(Data visualization images)
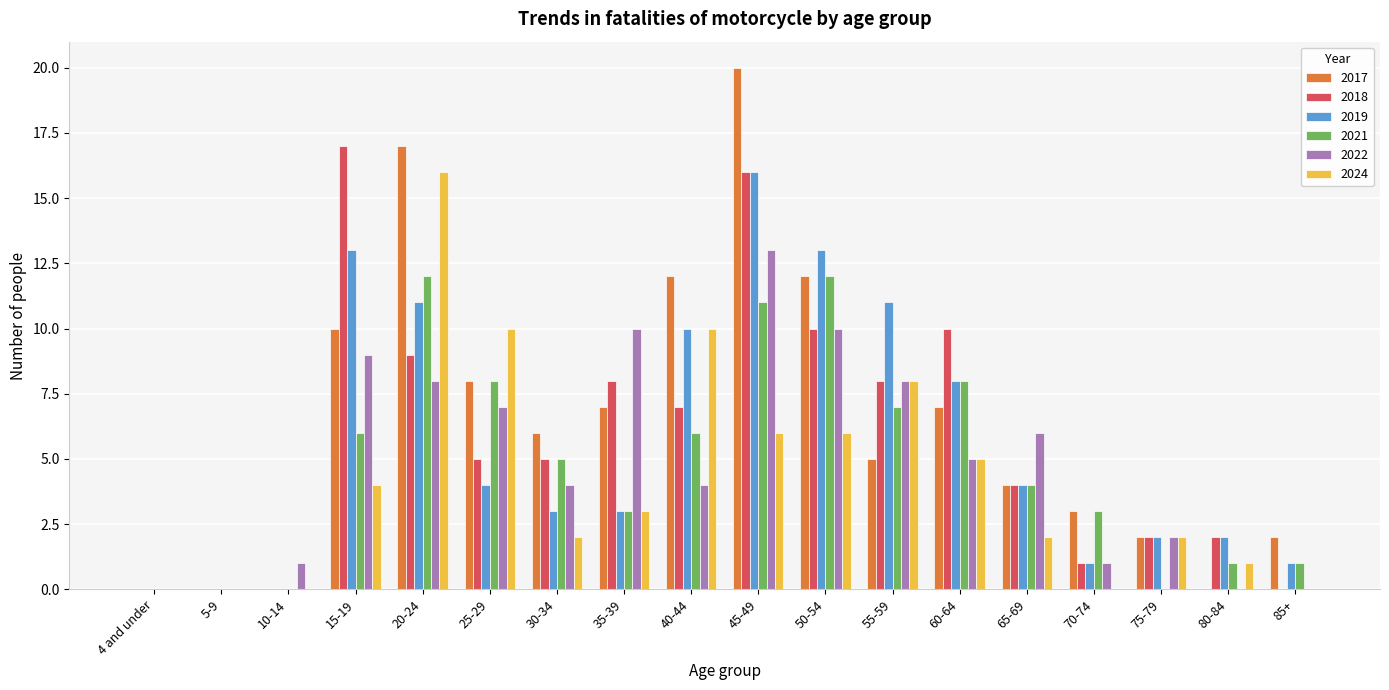

Reading left to right, list all the values displayed in this chart.

2017: 4 and under=0	5-9=0	10-14=0	15-19=10	20-24=17	25-29=8	30-34=6	35-39=7	40-44=12	45-49=20	50-54=12	55-59=5	60-64=7	65-69=4	70-74=3	75-79=2	80-84=0	85+=2
2018: 4 and under=0	5-9=0	10-14=0	15-19=17	20-24=9	25-29=5	30-34=5	35-39=8	40-44=7	45-49=16	50-54=10	55-59=8	60-64=10	65-69=4	70-74=1	75-79=2	80-84=2	85+=0
2019: 4 and under=0	5-9=0	10-14=0	15-19=13	20-24=11	25-29=4	30-34=3	35-39=3	40-44=10	45-49=16	50-54=13	55-59=11	60-64=8	65-69=4	70-74=1	75-79=2	80-84=2	85+=1
2021: 4 and under=0	5-9=0	10-14=0	15-19=6	20-24=12	25-29=8	30-34=5	35-39=3	40-44=6	45-49=11	50-54=12	55-59=7	60-64=8	65-69=4	70-74=3	75-79=0	80-84=1	85+=1
2022: 4 and under=0	5-9=0	10-14=1	15-19=9	20-24=8	25-29=7	30-34=4	35-39=10	40-44=4	45-49=13	50-54=10	55-59=8	60-64=5	65-69=6	70-74=1	75-79=2	80-84=0	85+=0
2024: 4 and under=0	5-9=0	10-14=0	15-19=4	20-24=16	25-29=10	30-34=2	35-39=3	40-44=10	45-49=6	50-54=6	55-59=8	60-64=5	65-69=2	70-74=0	75-79=2	80-84=1	85+=0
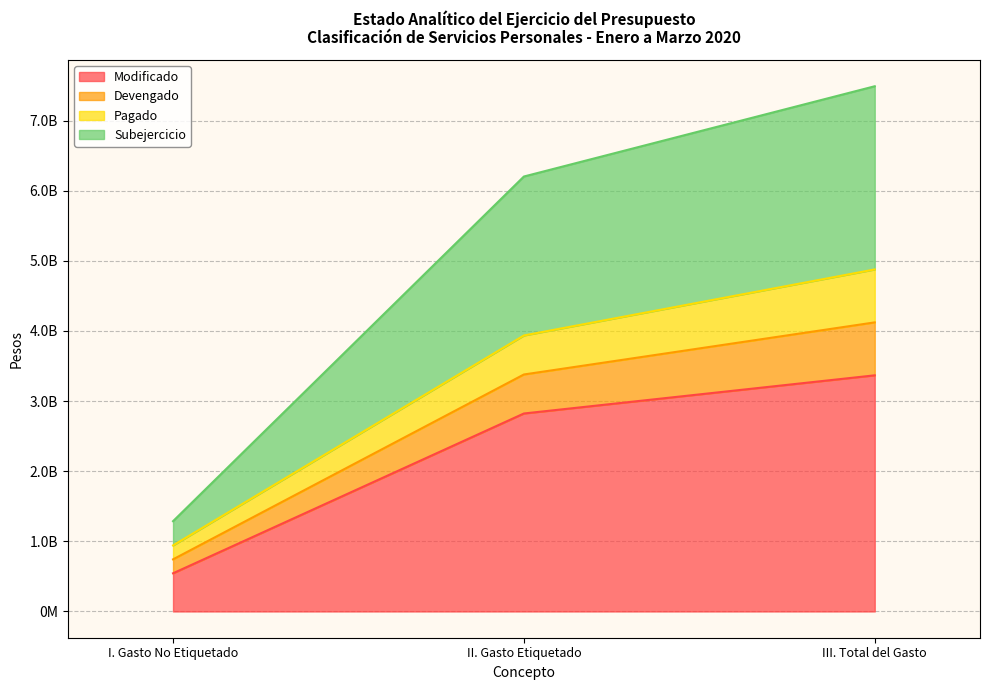

What is the label of the 1st point from the right?

III. Total del Gasto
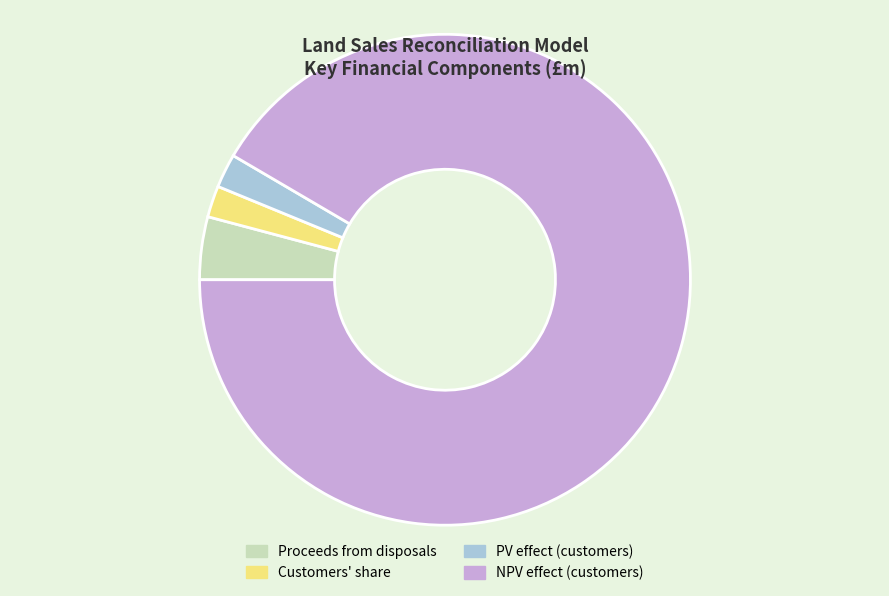

Count the number of slices in the pie.

4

(ASSIGNMENT) Rewrite the data as a numbered list, from the line with "What is the" through the end of the data. Skip blank lines and leave out the pictures.

(TASK SOLUTION)
1. What is the label of the 1st point from the right?
2. III. Total del Gasto
3. Count the number of slices in the pie.
4. 4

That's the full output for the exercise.